Probing Sulfur Contamination Mechanisms in Solid Oxide Fuel Cells Using Operando Methods

Abstract

Solid oxide fuel cells (SOFCs) are high temperature combined heat and power systems that are fuel flexible and offer an attractive alternative to traditional proton exchange fuel cells. However, sulfur contaminants found in bio-derived and logistics fuels can severely hinder conversion efficiency due to interactions between sulfur and the nickel-based anodes commonly used in SOFCs. Identifying themechanisms responsible for sulfur degradation of SOFCs and their dependence on operating conditions would help in improving device performance and durability.
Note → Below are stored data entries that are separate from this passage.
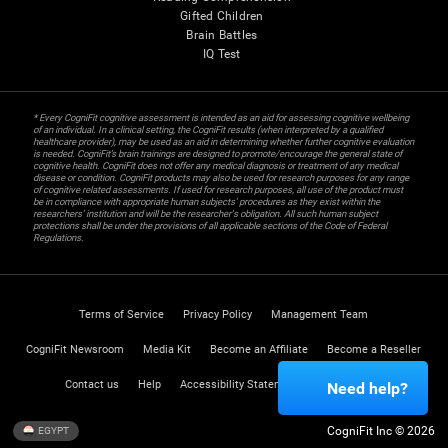
Gifted Children
Brain Battles
IQ Test
* Every CogniFit cognitive assessment is intended as an aid for assessing cognitive wellbeing
of an individual. In a clinical setting, the CogniFit results (when interpreted by a qualified
healthcare provider), may be used as an aid in determining whether further cognitive evaluation
is needed. CogniFit’s brain trainings are designed to promote/encourage the general state of
cognitive health. CogniFit does not offer any medical diagnosis or treatment of any medical
disease or condition. CogniFit products may also be used for research purposes for any range
of cognitive related assessments. If used for research purposes, all use of the product must
be in compliance with appropriate human subjects' procedures as they exist within the
researchers' institution and will be the researcher's obligation. All such human subject
protections shall be under the provisions of all applicable sections of the Code of Federal
Regulations.
Terms of Service
Privacy Policy
Management Team
CogniFit Newsroom
Media Kit
Become an Affiliate
Become a Reseller
Contact us
Help
Accessibility Statement
Trust Center
Need help?
CogniFit Inc © 2026
EGYPT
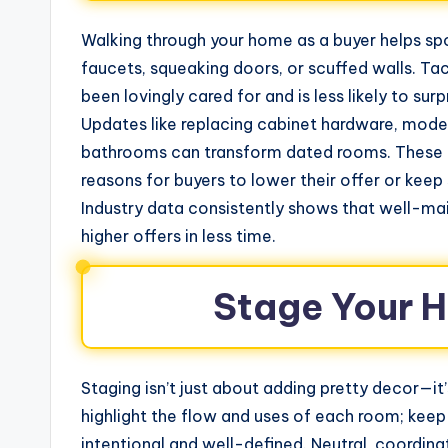
Walking through your home as a buyer helps sp
faucets, squeaking doors, or scuffed walls. T
been lovingly cared for and is less likely to s
Updates like replacing cabinet hardware, moderni
bathrooms can transform dated rooms. These r
reasons for buyers to lower their offer or kee
Industry data consistently shows that well-ma
higher offers in less time.
Stage Your H
Staging isn’t just about adding pretty decor—it
highlight the flow and uses of each room; keep
intentional and well-defined. Neutral, coordin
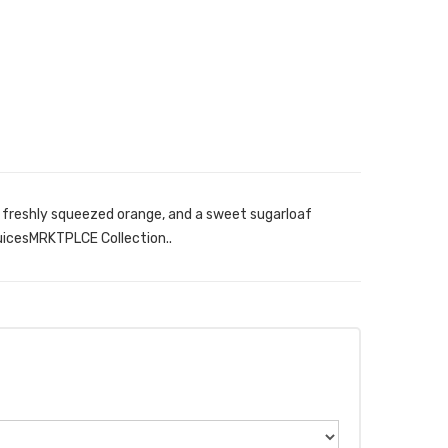
, freshly squeezed orange, and a sweet sugarloaf
uicesMRKTPLCE Collection..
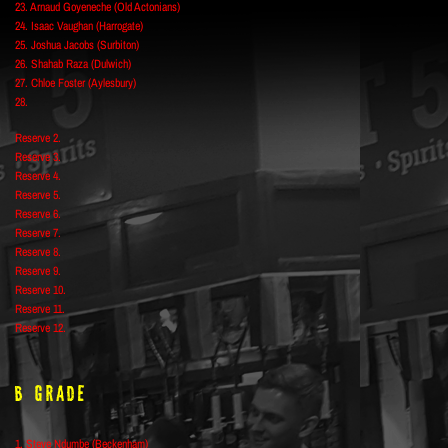
23. Arnaud Goyeneche (Old Actonians)
24. Isaac Vaughan (Harrogate)
25. Joshua Jacobs (Surbiton)
26. Shahab Raza (Dulwich)
27. Chloe Foster (Aylesbury)
28.
Reserve 2.
Reserve 3.
Reserve 4.
Reserve 5.
Reserve 6.
Reserve 7.
Reserve 8.
Reserve 9.
Reserve 10.
Reserve 11.
Reserve 12.
B Grade
1. Steve Ndumbe (Beckenham)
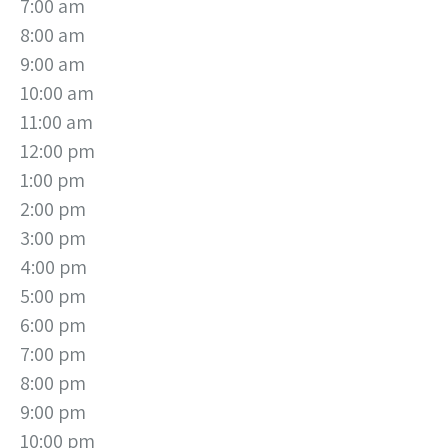
7:00 am
8:00 am
9:00 am
10:00 am
11:00 am
12:00 pm
1:00 pm
2:00 pm
3:00 pm
4:00 pm
5:00 pm
6:00 pm
7:00 pm
8:00 pm
9:00 pm
10:00 pm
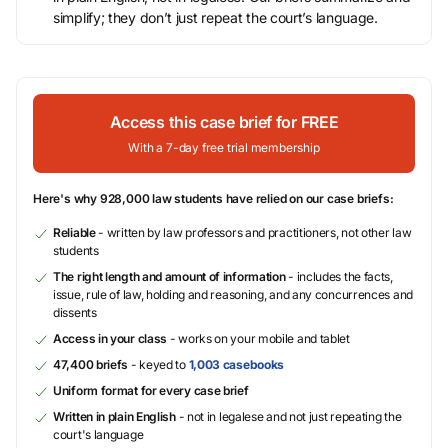
simplify; they don’t just repeat the court’s language.
Access this case brief for FREE
With a 7-day free trial membership
Here's why 928,000 law students have relied on our case briefs:
Reliable
- written by law professors and practitioners, not other law
students
The right length and amount of information
- includes the facts,
issue, rule of law, holding and reasoning, and any concurrences and
dissents
Access in your class
- works on your mobile and tablet
47,400 briefs
- keyed to
1,003 casebooks
Uniform format for every case brief
Written in plain English
- not in legalese and not just repeating the
court's language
In this study, the effects of sulfur contamination and the subsequent degradation of SOFCs operating on methane between 600° – 800° C are characterized using chronocoulometry, electrochemical impedance spectroscopy, and operando optical methods. The latter include near infrared thermal imaging as well as spectroelectrochemical vibrational Raman and IR emission spectroscopies. The results indicate that sulfur contaminants competitively inhibit methane catalytic and electrocatalytic sites and induce irreversible changes of the Ni-YSZ anode permanently perturbing their catalytic and electrocatalytic function. Studies are performed to determine if sulfur degradation is reversible and how it depends on fuel composition and temperature.